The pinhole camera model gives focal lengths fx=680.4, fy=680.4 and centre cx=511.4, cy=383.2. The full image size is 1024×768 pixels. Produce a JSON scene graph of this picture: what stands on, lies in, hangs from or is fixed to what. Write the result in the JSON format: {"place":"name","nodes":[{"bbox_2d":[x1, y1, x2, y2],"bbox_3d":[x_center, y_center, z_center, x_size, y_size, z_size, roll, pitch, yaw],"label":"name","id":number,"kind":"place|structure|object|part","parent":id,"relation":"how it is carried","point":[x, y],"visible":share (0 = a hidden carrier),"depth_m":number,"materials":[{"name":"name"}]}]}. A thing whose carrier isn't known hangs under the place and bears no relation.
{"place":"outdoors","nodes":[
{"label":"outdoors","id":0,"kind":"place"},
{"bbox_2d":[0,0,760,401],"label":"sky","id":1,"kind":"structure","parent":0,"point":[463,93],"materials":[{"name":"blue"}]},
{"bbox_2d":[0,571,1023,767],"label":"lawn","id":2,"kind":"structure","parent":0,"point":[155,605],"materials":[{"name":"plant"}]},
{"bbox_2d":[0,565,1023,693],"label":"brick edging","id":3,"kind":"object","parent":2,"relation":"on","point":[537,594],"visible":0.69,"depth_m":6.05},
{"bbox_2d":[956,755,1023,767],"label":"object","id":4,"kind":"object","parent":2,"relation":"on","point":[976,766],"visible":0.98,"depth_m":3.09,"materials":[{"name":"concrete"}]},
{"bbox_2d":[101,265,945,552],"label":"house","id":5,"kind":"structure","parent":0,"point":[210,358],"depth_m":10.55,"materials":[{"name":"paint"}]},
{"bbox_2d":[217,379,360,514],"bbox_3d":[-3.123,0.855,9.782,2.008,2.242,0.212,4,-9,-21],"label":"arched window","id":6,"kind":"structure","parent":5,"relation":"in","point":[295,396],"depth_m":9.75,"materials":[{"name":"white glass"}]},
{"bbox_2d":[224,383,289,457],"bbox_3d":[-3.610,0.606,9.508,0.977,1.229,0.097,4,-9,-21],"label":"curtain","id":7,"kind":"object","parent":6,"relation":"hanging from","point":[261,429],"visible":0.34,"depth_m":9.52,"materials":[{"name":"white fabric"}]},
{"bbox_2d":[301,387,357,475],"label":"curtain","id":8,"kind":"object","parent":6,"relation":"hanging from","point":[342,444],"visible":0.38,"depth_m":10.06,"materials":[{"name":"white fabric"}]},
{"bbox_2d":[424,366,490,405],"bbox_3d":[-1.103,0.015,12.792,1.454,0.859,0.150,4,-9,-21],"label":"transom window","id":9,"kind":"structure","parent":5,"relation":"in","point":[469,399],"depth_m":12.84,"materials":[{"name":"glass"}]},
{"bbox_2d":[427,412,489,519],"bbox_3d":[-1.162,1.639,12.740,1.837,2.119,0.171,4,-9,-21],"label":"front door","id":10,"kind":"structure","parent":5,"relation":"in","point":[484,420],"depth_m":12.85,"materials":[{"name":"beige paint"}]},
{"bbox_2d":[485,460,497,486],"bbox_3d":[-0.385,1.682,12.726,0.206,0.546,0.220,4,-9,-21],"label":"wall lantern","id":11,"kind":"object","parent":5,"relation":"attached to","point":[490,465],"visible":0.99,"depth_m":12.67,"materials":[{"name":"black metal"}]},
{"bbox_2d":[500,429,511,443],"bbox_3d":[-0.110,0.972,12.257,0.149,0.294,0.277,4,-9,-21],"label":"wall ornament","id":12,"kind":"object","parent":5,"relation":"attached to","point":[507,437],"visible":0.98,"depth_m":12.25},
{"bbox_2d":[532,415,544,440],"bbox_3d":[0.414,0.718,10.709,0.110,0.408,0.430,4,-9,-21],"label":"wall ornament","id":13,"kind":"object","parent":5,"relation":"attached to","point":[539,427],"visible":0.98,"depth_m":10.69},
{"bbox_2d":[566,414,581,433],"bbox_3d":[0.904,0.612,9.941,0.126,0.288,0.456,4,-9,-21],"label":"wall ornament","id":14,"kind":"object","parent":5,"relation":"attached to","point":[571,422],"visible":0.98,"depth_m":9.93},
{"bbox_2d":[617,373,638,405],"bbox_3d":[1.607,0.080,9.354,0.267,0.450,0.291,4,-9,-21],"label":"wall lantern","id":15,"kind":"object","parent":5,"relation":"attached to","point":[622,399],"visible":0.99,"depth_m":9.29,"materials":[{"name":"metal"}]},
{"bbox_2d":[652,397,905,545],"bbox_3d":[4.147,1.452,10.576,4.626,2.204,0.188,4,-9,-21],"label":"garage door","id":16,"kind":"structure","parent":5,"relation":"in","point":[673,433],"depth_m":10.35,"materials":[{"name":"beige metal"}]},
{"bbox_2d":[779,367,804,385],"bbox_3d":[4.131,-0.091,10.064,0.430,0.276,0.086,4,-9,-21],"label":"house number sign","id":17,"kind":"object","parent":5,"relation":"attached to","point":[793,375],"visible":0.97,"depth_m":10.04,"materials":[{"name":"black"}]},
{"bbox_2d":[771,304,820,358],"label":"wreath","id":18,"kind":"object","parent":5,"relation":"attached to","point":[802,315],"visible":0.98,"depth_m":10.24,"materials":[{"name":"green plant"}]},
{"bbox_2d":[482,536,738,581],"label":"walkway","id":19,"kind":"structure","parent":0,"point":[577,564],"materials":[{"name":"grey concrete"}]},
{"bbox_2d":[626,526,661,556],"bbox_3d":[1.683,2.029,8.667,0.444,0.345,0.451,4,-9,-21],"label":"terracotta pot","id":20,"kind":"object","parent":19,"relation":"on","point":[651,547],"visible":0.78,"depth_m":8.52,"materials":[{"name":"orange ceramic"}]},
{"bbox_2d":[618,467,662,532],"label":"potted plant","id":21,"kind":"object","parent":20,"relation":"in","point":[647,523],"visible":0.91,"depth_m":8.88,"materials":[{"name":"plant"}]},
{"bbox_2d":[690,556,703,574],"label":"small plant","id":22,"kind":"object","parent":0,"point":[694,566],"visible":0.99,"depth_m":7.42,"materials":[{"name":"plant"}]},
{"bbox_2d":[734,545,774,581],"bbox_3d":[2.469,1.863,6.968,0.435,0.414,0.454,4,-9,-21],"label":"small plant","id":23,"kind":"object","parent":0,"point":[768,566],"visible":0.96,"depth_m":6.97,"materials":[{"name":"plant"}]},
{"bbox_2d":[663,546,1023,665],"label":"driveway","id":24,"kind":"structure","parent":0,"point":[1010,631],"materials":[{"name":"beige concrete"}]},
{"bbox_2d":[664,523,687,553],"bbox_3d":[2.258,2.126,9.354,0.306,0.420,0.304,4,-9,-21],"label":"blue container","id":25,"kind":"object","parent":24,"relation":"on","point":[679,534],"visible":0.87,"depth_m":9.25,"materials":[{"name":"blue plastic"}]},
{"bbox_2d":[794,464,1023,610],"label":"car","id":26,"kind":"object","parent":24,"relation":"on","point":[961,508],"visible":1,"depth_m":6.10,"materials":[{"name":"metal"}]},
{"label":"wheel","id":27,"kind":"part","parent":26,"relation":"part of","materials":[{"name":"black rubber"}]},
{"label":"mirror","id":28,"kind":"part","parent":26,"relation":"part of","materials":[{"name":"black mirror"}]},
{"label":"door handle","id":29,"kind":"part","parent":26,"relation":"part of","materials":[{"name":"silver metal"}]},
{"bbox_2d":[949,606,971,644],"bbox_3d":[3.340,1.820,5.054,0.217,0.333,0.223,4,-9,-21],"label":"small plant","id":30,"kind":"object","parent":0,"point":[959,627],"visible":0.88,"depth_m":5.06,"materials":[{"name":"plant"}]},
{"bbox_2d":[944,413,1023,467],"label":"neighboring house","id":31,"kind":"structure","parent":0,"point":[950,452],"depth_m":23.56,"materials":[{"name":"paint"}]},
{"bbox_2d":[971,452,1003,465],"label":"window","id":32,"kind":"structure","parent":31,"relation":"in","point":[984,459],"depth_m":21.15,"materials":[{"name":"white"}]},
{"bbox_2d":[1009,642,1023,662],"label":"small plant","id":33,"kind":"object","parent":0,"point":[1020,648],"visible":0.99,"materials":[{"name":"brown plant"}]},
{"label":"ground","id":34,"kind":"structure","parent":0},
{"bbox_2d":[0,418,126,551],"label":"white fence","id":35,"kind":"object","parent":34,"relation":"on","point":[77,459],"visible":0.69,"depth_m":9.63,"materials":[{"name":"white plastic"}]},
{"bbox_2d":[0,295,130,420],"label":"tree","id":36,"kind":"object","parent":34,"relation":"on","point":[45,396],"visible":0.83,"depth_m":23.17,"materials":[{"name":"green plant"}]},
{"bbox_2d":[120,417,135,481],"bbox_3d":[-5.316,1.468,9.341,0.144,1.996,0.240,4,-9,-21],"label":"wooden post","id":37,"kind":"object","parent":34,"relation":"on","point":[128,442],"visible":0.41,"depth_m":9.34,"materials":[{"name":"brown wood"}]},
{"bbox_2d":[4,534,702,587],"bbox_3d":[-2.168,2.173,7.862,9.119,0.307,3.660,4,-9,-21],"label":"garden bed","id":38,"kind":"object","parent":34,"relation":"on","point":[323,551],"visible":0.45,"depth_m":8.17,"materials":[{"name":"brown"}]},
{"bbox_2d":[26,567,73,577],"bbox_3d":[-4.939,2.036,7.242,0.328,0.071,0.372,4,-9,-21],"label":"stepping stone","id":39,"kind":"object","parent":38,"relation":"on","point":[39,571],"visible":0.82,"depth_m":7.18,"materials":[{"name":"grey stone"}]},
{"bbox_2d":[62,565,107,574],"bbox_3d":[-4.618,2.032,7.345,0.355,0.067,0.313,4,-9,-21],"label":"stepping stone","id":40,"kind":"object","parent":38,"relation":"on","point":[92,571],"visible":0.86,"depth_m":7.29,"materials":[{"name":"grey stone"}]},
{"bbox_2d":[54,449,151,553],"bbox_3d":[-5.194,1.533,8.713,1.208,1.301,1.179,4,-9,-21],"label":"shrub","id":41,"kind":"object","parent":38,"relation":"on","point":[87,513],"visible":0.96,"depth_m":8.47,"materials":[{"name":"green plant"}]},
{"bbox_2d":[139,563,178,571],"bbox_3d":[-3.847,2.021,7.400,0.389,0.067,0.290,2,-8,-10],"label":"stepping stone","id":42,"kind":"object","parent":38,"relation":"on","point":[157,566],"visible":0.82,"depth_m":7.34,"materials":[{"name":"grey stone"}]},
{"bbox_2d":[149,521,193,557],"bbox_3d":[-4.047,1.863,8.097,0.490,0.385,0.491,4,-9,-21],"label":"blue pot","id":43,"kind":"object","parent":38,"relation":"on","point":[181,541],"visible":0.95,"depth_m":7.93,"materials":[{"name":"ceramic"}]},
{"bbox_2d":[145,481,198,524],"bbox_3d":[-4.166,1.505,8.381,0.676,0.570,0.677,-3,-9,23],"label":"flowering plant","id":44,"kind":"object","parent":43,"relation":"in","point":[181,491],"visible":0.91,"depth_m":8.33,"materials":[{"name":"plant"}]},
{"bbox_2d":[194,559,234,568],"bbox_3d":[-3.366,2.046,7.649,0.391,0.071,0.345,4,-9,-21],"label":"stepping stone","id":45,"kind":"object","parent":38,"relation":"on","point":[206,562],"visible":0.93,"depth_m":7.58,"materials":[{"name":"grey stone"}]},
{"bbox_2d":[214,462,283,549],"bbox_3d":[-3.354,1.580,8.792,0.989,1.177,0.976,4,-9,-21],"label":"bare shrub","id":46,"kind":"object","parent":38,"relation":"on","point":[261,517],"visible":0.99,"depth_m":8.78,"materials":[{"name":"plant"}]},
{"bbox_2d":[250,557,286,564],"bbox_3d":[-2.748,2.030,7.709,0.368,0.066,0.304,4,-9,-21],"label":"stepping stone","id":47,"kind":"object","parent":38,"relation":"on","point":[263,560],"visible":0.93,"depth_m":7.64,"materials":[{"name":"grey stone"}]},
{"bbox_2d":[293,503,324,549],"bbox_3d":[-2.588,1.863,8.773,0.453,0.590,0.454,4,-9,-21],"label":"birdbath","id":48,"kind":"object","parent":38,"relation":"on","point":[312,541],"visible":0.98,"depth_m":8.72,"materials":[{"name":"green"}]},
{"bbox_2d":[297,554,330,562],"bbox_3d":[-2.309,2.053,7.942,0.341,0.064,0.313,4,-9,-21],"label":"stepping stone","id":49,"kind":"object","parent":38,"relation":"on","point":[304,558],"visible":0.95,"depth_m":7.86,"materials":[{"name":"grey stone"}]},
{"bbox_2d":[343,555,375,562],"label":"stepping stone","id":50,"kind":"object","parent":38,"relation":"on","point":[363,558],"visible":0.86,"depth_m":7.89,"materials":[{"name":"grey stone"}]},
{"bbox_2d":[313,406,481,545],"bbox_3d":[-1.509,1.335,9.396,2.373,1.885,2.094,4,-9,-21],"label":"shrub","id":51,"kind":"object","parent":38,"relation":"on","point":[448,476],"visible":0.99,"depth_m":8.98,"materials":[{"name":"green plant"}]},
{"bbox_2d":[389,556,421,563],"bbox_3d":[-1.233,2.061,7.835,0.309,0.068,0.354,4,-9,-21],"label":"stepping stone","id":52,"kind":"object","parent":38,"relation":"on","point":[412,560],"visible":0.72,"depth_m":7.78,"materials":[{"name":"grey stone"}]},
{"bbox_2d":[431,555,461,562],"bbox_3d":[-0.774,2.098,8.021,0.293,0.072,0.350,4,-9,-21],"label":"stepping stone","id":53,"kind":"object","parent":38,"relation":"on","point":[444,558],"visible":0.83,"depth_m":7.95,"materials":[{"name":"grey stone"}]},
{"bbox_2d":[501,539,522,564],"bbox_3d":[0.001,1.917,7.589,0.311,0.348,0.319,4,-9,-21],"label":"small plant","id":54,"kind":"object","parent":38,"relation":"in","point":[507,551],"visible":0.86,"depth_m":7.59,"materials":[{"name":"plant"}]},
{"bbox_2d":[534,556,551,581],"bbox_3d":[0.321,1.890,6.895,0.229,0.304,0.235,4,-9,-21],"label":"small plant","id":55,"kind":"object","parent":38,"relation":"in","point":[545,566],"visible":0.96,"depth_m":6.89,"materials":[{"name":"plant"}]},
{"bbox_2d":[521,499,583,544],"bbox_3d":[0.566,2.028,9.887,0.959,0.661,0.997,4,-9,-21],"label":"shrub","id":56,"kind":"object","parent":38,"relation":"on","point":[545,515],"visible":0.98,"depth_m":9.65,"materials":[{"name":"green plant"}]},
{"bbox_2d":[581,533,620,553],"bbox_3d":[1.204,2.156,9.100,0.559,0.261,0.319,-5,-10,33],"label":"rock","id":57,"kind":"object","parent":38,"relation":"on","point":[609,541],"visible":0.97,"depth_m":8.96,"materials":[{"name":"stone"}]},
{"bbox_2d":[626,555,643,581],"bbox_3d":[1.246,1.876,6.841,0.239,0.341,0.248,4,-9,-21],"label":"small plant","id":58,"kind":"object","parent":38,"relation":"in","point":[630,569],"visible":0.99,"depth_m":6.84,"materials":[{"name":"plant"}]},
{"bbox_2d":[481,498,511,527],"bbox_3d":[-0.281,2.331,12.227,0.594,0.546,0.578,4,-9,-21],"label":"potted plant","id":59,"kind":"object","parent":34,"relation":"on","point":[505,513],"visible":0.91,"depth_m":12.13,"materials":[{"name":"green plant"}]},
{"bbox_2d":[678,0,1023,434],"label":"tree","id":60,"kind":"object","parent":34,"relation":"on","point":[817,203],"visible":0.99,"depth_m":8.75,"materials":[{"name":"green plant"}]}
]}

****

= Exercise requirements =
Reproduce every line of the material above that has the string "outdoors".

= Answer to the exercise =
{"place":"outdoors","nodes":[
{"label":"outdoors","id":0,"kind":"place"},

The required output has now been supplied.